Instructions for the task | What you return must match the records below exactly, apart from the omitted pictures.

————

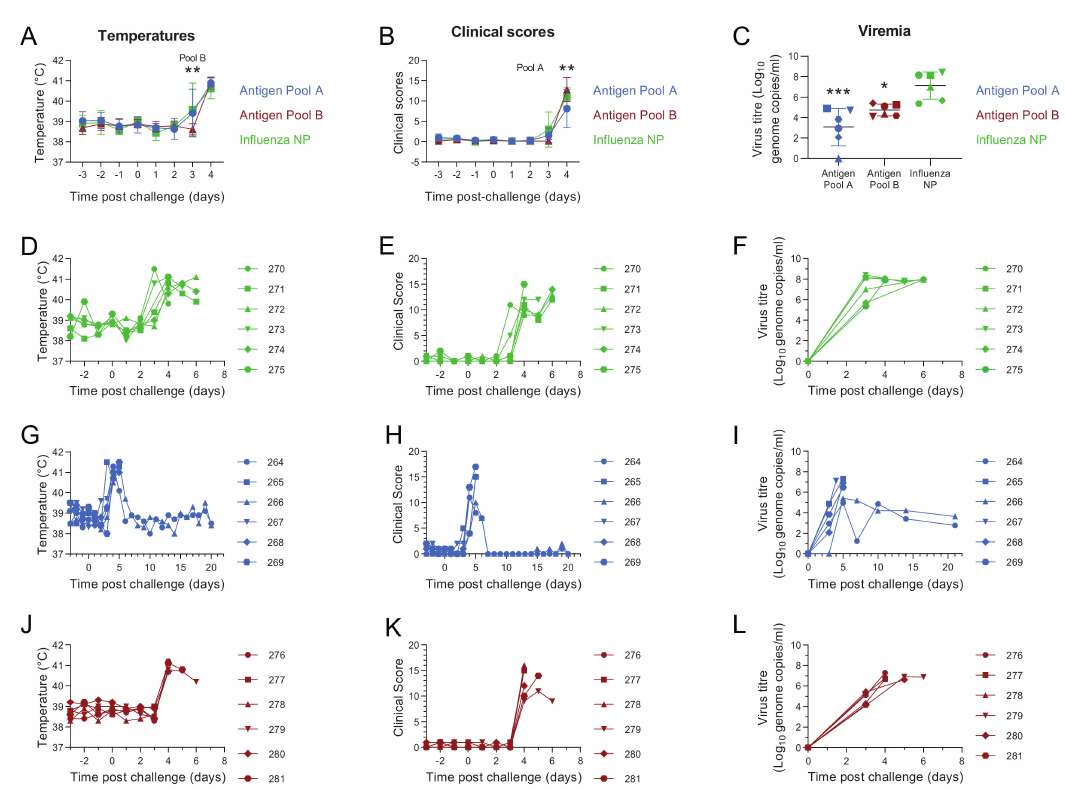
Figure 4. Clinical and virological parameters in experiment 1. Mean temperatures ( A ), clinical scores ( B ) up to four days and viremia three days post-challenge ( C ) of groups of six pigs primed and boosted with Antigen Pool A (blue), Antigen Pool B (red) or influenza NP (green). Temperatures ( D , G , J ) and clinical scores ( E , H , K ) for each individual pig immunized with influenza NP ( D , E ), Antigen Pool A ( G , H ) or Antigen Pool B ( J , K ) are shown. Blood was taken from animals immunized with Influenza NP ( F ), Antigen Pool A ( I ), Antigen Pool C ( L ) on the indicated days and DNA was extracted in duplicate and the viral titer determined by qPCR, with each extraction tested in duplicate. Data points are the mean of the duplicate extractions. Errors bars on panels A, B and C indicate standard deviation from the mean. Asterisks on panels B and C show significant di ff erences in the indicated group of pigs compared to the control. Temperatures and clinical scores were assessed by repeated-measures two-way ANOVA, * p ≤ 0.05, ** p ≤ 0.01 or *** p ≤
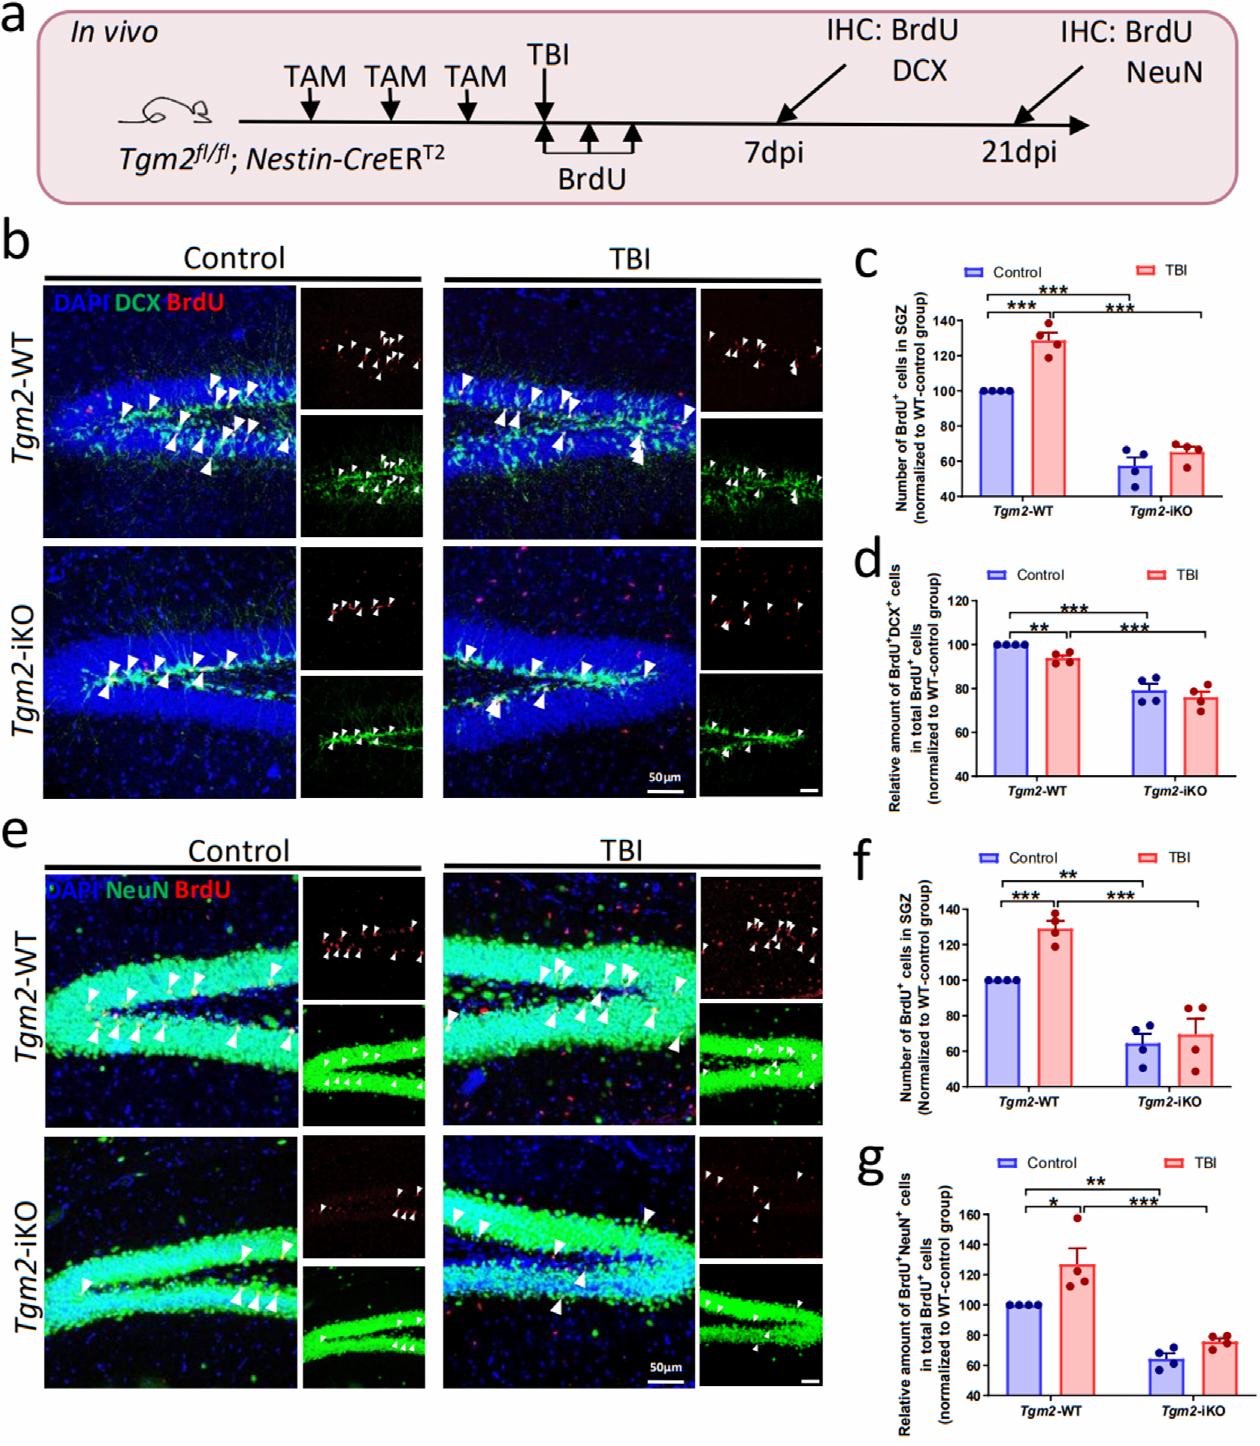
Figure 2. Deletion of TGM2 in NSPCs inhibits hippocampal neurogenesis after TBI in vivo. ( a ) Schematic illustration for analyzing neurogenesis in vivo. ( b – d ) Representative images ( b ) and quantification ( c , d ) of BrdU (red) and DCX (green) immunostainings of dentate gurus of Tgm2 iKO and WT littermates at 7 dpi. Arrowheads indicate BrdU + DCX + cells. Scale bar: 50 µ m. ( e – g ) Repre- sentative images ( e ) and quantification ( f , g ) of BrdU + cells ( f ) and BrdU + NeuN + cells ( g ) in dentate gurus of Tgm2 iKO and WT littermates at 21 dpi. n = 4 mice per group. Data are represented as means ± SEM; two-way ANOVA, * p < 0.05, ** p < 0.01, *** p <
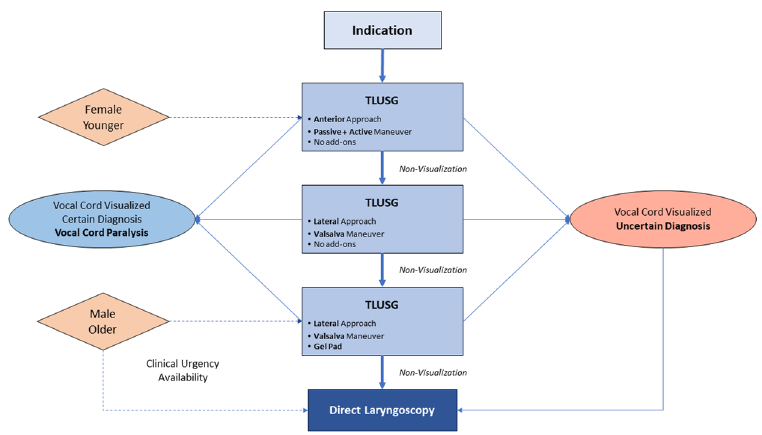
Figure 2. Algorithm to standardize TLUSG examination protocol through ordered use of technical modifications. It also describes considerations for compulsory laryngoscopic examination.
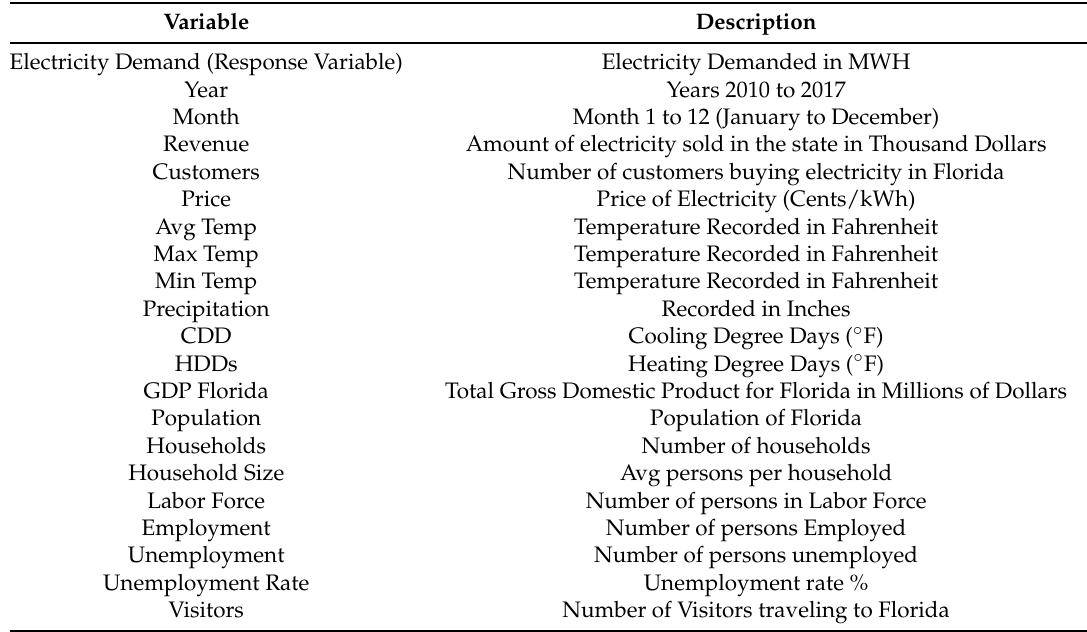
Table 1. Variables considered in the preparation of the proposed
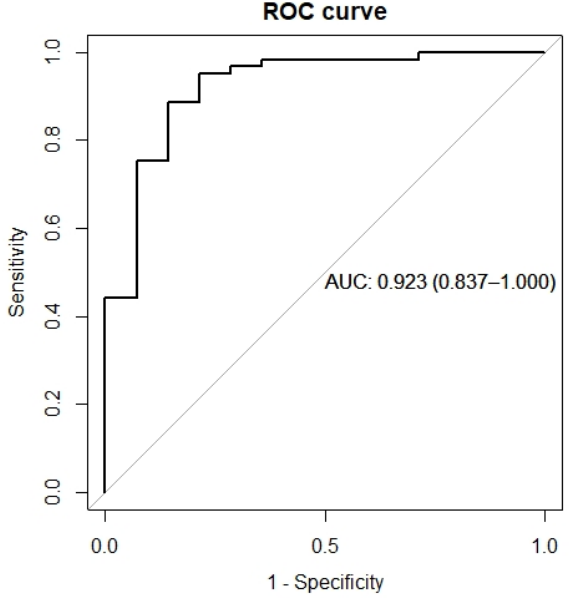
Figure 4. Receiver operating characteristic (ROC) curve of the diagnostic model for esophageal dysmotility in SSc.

————

Response |
Figure 4. Clinical and virological parameters in experiment 1. Mean temperatures ( A ), clinical scores ( B ) up to four days and viremia three days post-challenge ( C ) of groups of six pigs primed and boosted with Antigen Pool A (blue), Antigen Pool B (red) or influenza NP (green). Temperatures ( D , G , J ) and clinical scores ( E , H , K ) for each individual pig immunized with influenza NP ( D , E ), Antigen Pool A ( G , H ) or Antigen Pool B ( J , K ) are shown. Blood was taken from animals immunized with Influenza NP ( F ), Antigen Pool A ( I ), Antigen Pool C ( L ) on the indicated days and DNA was extracted in duplicate and the viral titer determined by qPCR, with each extraction tested in duplicate. Data points are the mean of the duplicate extractions. Errors bars on panels A, B and C indicate standard deviation from the mean. Asterisks on panels B and C show significant di ff erences in the indicated group of pigs compared to the control. Temperatures and clinical scores were assessed by repeated-measures two-way ANOVA, * p ≤ 0.05, ** p ≤ 0.01 or *** p ≤
Figure 2. Deletion of TGM2 in NSPCs inhibits hippocampal neurogenesis after TBI in vivo. ( a ) Schematic illustration for analyzing neurogenesis in vivo. ( b – d ) Representative images ( b ) and quantification ( c , d ) of BrdU (red) and DCX (green) immunostainings of dentate gurus of Tgm2 iKO and WT littermates at 7 dpi. Arrowheads indicate BrdU + DCX + cells. Scale bar: 50 µ m. ( e – g ) Repre- sentative images ( e ) and quantification ( f , g ) of BrdU + cells ( f ) and BrdU + NeuN + cells ( g ) in dentate gurus of Tgm2 iKO and WT littermates at 21 dpi. n = 4 mice per group. Data are represented as means ± SEM; two-way ANOVA, * p < 0.05, ** p < 0.01, *** p <
Figure 2. Algorithm to standardize TLUSG examination protocol through ordered use of technical modifications. It also describes considerations for compulsory laryngoscopic examination.
Table 1. Variables considered in the preparation of the proposed
Figure 4. Receiver operating characteristic (ROC) curve of the diagnostic model for esophageal dysmotility in SSc.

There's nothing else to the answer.